▶ _AIM OF THE EXERCISE_:
Please recast the lines from the one containing "Page size: 1654x1241." through the end of the records, that line included, as a numbered list with blank lines left out.

▶ _SOURCE DATA_:
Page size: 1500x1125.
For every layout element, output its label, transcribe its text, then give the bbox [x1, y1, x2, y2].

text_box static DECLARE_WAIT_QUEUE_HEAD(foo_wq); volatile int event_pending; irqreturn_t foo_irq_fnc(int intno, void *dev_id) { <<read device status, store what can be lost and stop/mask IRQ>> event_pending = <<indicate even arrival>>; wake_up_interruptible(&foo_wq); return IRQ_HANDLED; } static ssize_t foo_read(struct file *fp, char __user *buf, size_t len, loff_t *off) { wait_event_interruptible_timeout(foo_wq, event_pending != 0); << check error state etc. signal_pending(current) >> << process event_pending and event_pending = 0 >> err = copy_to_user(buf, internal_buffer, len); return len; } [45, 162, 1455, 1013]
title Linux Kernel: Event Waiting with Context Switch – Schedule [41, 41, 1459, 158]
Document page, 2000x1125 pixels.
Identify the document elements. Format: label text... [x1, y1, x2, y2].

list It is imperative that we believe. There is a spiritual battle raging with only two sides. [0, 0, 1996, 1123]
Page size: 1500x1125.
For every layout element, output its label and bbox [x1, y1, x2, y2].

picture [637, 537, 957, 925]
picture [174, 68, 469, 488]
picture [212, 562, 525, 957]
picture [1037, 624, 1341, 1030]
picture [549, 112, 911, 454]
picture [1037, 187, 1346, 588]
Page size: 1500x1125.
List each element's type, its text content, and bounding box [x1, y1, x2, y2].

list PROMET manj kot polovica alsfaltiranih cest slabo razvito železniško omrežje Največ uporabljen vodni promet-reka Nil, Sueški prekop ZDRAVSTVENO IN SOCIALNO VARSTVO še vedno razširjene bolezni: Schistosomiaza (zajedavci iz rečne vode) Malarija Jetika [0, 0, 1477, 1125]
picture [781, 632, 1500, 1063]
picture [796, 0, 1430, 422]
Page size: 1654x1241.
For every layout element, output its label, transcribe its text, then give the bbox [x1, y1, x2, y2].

▶ _OUTPUT FOR THIS TASK_:
1. Page size: 1654x1241.
2. For every layout element, output its label, transcribe its text, then give the bbox [x1, y1, x2, y2].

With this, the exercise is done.